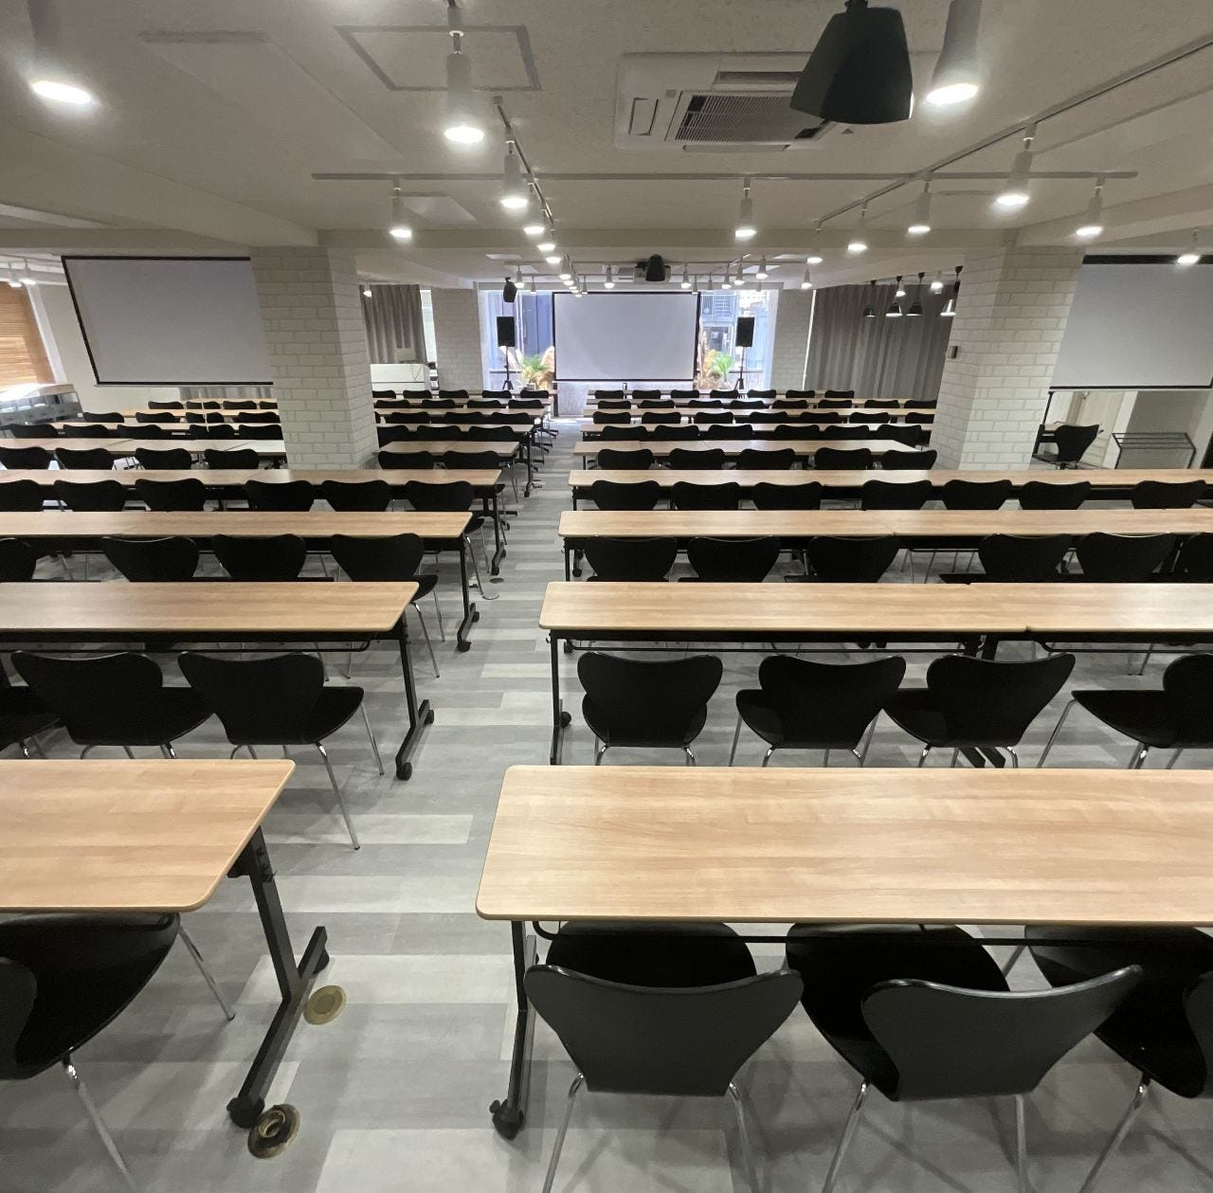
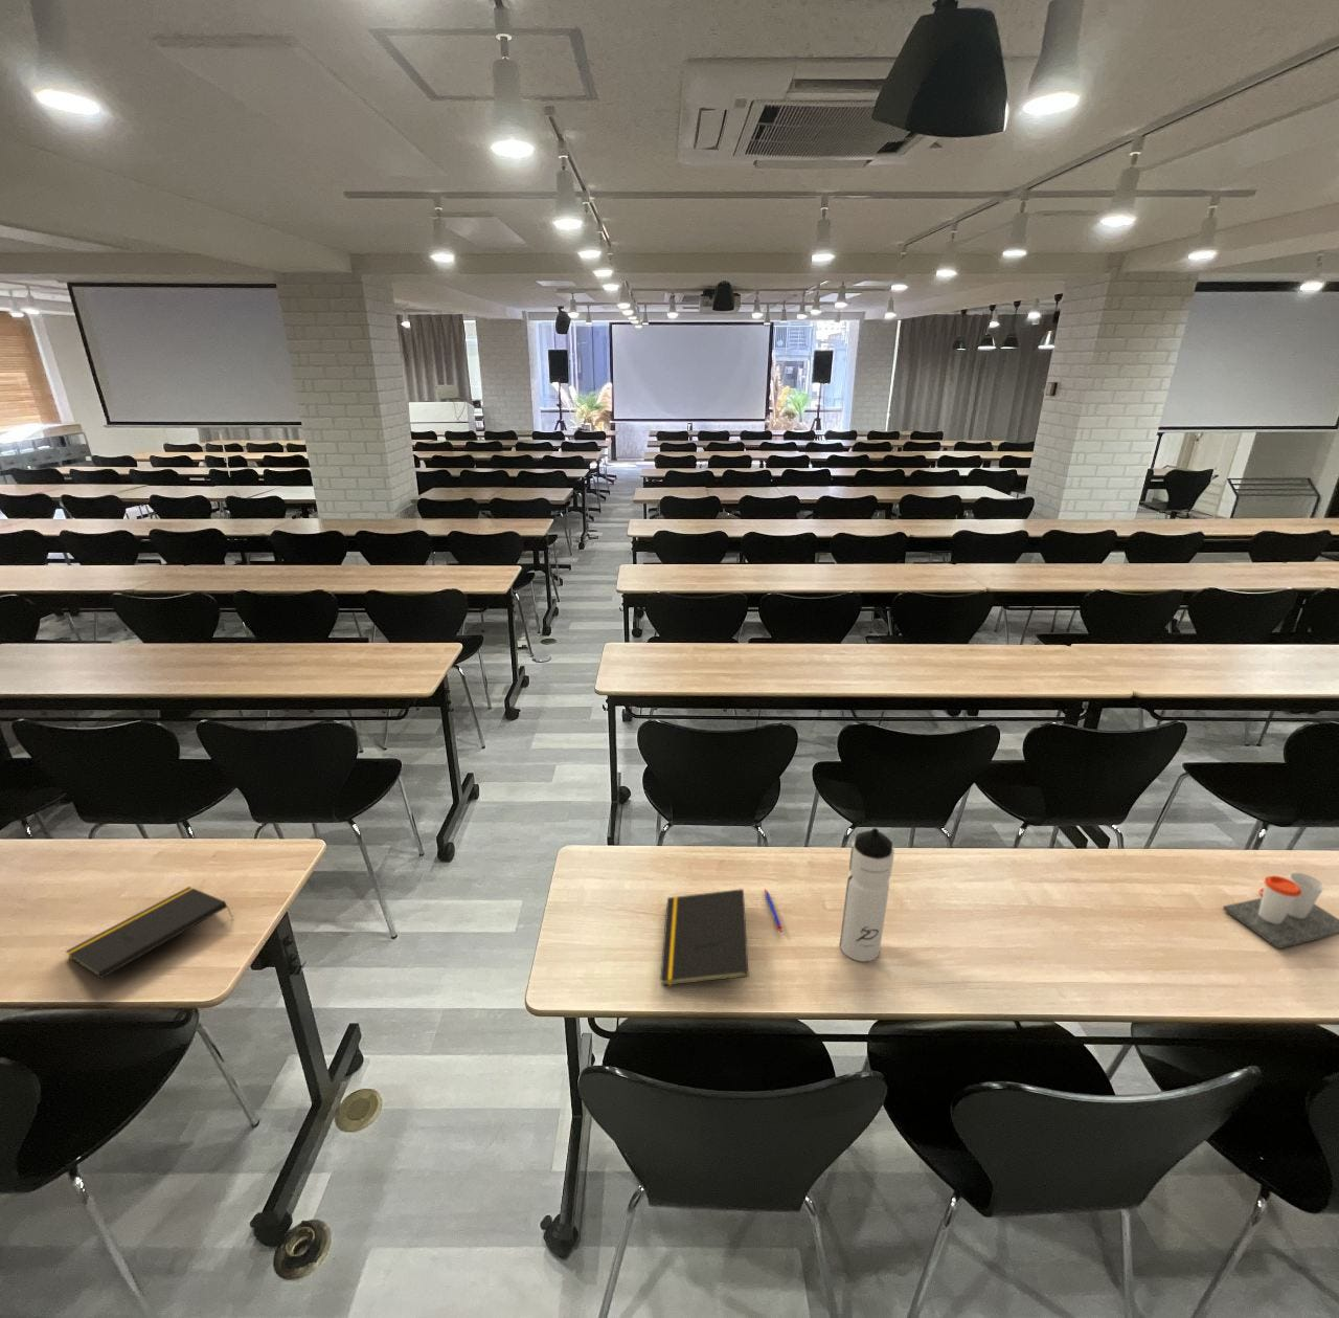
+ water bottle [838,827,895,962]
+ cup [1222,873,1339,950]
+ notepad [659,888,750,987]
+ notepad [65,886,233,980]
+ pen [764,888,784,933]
★ ★ ★ ★
[What the task requires] Quote each entry above verbatim and drop the pictures.

[Result for this exercise]
+ water bottle [838,827,895,962]
+ cup [1222,873,1339,950]
+ notepad [659,888,750,987]
+ notepad [65,886,233,980]
+ pen [764,888,784,933]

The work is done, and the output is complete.